Répondez aux questions suivantes à partir du texte sur le retrait d'Afghanistan.
(a) Selon le texte, combien la guerre d'Afghanistan va-t-elle coûter au total ?
(b) Combien de personnes l'explosion survenue le samedi 8 mai devant une école pour jeunes filles à Kaboul a-t-elle tuées ?
(c) Quelle part du territoire afghan les talibans et leurs milices alliées contrôlent-ils aujourd'hui ?

> **Texte extrait**:
──────

Géopolitis: Afghanistan, le piège taliban [Reuters - Ibraheem al Omari/File Photo]
Afghanistan, le piège taliban / Geopolitis / 26 min. / le 16 mai 2021
Le retrait américain d’Afghanistan et de toutes les forces étrangères ouvre un boulevard aux talibans. Selon le chercheur Gilles Dorronsoro, qui ne croit pas à un processus de paix, le retour à un régime fondamentaliste extrêmement dur est très probable.

D’ici au 11 septembre, les États-Unis se retireront de la plus longue guerre de l’histoire américaine. Ce retrait ne mettra pas pour autant fin au conflit en Afghanistan, un pays qui n'a pas connu la paix depuis presque 42 ans.

L’intervention des États-Unis et des forces de l'OTAN en 2001, au lendemain des attentats du World Trade Center, s’achève sur plusieurs échecs, souligne d’emblée le politologue Gilles Dorronsoro, invité dans Géopolitis.

"L'idée était d’abord d'éliminer Al-Qaïda et ça n'a pas été fait." Plusieurs centaines de militants d'Al-Qaïda sont toujours en Afghanistan, rappelle le chercheur. "Ensuite, le second objectif était la destruction des talibans et on voit qu'ils sont en train de gagner la guerre. Et le troisième objectif, qui conditionnait un peu les deux autres, c'était de reconstruire l'État afghan. Et là aussi, on a eu un échec assez radical, considérant surtout que les sommes investies ont été considérables." L'expert précise que la guerre d'Afghanistan va coûter au total plus de 2000 milliards de dollars, soit le montant du plan de relance historique de Joe Biden pour l’économie américaine.

Retour du joug taliban ?

Gilles Dorronsoro demeure très sceptique sur la poursuite d’un processus de paix entre les acteurs afghans. Alors que le retrait des soldats américains et occidentaux a déjà débuté, la violence est à nouveau montée d’un cran. Le samedi 8 mai à Kaboul, une voiture piégée a explosé devant une école pour jeunes filles et a tué plus de 50 personnes, en majorité des lycéennes. L’attentat n’a pas été revendiqué, mais le président afghan Ashraf Ghani accuse les talibans. Vendredi, un attentat a aussi secoué une mosquée de la banlieue de la capitale.

>> Lire aussi : Un district proche de Kaboul entre les mains des Talibans en Afghanistan et Un attentat fait 12 morts à Kaboul, alors que les Américains quittent Kandahar

Les Talibans contrôlent quasiment la moitié du territoire afghan. [RTS - Géopolitis]
Les Talibans contrôlent quasiment la moitié du territoire afghan. [RTS - Géopolitis]

Les talibans et leurs milices alliées contrôlent aujourd’hui totalement ou partiellement près de la moitié du territoire afghan. Selon Gilles Dorronsoro, "le retour des talibans à Kaboul est, sinon certain, du moins assez probable".

──────

> **Bloc de données**:
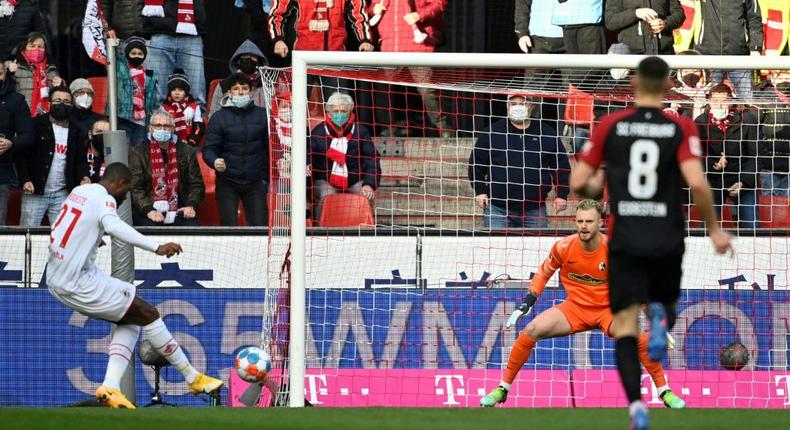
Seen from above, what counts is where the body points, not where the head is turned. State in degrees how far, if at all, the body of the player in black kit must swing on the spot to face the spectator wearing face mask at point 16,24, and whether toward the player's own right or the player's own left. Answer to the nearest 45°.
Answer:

──────

> **Réponse proposée**:
(a) Plus de 2000 milliards de dollars.
(b) Plus de 50 personnes, en majorité des lycéennes.
(c) Près de la moitié, totalement ou partiellement.